DOSTARCZONY TEKST.
══════════════════════════════

Idea oceniania kształtującego (OK) zrodziła się w Wielkiej Brytanii. Na początku XXI wieku. Dzisiaj ten sposób uczenia jest coraz bardziej popularny na całym świecie. „(…)Jak pokazują badania prowadzone systematycznie w wielu krajach, ocenianie kształtujące jest najefektywniejszą formą organizacji uczenia, a efekty rocznej pracy są porównywane do 6, a nawet 9 miesięcy dodatkowej nauki. Tajemnicą sukcesów oceniania kształtującego jest postawienie na kształtowanie kompetencji uczenia się, przejmowania odpowiedzialności za własny rozwój i umiejętne planowanie działań, pozwalającym osiągnąć wyznaczane sobie cele.” za portal.librus.pl
Metoda często mylona jest i sprowadzana do samego oceniania, kiedy w założeniu jest metodą wspomagającą proces uczenia się. Jaki zatem jest cel metody OK? Ocenianie pomaga się uczyć. Ocena wyrażona stopniem/punktem/procentem/symbolem daje uczniowi jedynie informacje, na ile jego praca odbiega, czy jest zbliżona do ideału. Spełnia więc rolę podsumowującą pracę ucznia po pewnym czasie uczenia się. Natomiast ocena kształtująca jest informacją zwrotną, uwzględniającą to, co uczeń zrobił dobrze, i co powinien zrobić inaczej. W ocenie kształtującej zawierają się również wskazówki – w jaki sposób uczeń ma pracować i poprawić pracę i jak się dalej może rozwijać.
untitled image
Funkcje oceniania kształtującego.
Po pierwsze jest to informacja zwrotna dla ucznia o jego pracy. Informacja składa się z komentarza do pracy ucznia. Pełni Informację dla rodzica o postępach edukacyjnych jego dziecka, a także dostarcza informacji zwrotnych nauczycielowi, jak organizować dalsze kształcenie. Czy metoda OK pozostaje w sprzeczności z wystawianiem oceny? Otóż nie. Jest jej uzupełnieniem.

══════════════════════════════

DOSTARCZONE WIERSZE.
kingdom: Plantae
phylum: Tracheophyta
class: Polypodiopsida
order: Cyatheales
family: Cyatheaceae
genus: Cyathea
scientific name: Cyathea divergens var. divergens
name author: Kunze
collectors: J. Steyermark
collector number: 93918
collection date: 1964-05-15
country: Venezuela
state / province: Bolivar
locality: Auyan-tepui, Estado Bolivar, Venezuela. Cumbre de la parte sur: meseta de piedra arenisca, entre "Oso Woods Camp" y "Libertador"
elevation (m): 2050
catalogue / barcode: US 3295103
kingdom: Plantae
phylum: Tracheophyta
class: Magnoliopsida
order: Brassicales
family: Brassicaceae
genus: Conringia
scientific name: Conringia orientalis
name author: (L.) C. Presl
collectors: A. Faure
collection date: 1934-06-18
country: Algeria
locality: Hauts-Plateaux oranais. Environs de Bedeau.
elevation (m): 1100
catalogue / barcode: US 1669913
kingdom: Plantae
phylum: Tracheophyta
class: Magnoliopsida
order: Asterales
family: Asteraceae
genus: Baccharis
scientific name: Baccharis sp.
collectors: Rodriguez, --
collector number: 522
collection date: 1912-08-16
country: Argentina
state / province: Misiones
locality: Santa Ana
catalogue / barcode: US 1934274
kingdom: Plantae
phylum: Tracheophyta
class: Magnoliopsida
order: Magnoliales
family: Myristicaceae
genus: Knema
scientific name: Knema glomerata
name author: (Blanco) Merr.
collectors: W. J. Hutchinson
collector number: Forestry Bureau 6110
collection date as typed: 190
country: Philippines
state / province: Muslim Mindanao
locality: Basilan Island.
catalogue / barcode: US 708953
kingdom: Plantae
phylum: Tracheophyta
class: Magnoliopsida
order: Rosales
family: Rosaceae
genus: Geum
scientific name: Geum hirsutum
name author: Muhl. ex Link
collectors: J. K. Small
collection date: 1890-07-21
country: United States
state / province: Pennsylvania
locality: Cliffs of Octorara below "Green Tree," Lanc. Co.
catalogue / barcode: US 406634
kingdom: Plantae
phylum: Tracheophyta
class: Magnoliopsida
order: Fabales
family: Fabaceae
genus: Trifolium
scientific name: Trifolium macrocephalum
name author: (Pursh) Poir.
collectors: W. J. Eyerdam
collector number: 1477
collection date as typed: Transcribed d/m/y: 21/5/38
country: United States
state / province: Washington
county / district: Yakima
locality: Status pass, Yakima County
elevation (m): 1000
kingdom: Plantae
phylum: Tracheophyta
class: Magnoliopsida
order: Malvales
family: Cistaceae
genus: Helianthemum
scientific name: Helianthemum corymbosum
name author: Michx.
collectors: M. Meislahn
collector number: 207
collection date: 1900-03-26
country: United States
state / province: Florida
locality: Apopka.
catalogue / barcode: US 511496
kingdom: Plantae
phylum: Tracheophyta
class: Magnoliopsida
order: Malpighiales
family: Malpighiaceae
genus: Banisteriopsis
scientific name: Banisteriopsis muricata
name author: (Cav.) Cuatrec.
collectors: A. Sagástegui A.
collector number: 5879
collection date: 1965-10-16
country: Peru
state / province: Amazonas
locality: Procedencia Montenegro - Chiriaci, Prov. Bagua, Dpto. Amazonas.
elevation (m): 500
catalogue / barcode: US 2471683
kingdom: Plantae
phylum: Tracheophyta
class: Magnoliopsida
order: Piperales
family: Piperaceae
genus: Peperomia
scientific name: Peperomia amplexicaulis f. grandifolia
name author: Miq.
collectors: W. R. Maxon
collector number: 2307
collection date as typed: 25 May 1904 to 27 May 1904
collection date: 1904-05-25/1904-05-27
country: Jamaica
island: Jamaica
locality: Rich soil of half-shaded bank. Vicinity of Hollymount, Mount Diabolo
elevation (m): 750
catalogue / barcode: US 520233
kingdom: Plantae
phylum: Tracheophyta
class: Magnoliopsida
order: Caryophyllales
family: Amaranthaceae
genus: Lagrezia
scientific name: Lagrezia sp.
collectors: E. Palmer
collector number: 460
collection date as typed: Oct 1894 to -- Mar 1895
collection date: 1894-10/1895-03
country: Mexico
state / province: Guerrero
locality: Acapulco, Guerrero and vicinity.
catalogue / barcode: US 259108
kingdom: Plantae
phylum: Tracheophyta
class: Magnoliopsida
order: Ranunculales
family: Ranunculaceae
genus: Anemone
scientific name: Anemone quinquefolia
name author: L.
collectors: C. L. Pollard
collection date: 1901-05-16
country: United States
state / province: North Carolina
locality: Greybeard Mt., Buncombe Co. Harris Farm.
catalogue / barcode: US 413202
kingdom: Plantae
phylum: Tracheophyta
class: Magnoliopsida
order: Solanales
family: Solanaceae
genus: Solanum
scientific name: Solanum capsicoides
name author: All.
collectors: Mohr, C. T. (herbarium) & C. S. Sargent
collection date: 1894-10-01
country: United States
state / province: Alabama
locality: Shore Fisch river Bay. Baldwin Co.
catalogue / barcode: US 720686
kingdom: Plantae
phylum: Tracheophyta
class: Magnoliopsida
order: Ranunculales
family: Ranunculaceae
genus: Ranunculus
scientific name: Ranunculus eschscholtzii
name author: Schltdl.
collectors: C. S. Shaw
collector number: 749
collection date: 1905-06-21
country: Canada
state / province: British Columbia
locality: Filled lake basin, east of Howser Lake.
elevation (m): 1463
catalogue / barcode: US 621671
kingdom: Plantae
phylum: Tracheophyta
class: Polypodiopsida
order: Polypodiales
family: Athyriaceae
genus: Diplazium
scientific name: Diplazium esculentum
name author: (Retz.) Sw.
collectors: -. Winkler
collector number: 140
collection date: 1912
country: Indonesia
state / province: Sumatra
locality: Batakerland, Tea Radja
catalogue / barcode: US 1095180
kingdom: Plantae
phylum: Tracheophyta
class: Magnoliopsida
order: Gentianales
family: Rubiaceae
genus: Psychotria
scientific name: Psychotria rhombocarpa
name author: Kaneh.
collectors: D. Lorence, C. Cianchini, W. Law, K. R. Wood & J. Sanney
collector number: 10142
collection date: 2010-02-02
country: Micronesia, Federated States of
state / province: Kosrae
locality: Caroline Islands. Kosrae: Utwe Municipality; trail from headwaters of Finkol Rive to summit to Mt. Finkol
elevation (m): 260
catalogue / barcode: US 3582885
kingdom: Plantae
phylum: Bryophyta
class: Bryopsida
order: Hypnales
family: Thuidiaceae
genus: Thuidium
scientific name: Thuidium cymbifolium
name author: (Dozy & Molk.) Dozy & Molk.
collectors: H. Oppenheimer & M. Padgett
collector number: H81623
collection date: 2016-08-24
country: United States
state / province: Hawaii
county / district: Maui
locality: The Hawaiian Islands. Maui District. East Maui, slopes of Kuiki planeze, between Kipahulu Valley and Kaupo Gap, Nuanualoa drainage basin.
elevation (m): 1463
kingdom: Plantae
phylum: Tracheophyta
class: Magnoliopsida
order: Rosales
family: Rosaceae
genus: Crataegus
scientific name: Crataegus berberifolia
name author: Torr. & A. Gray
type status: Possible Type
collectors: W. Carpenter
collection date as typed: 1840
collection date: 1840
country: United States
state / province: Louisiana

══════════════════════════════

ZADANIA DO WYKONANIA.
(A) Proszę przepisać z tekstu o ocenianiu kształtującym fragment zaczynający się od słów „untitled image” i kończący się na słowach „Jest jej uzupełnieniem.”.
(B) W jakim kraju, według tekstu o ocenianiu kształtującym, zrodziła się idea oceniania kształtującego?

ODPOWIEDZI DO ZADAŃ.
(A)
untitled image
Funkcje oceniania kształtującego.
Po pierwsze jest to informacja zwrotna dla ucznia o jego pracy. Informacja składa się z komentarza do pracy ucznia. Pełni Informację dla rodzica o postępach edukacyjnych jego dziecka, a także dostarcza informacji zwrotnych nauczycielowi, jak organizować dalsze kształcenie. Czy metoda OK pozostaje w sprzeczności z wystawianiem oceny? Otóż nie. Jest jej uzupełnieniem.

(B) W Wielkiej Brytanii.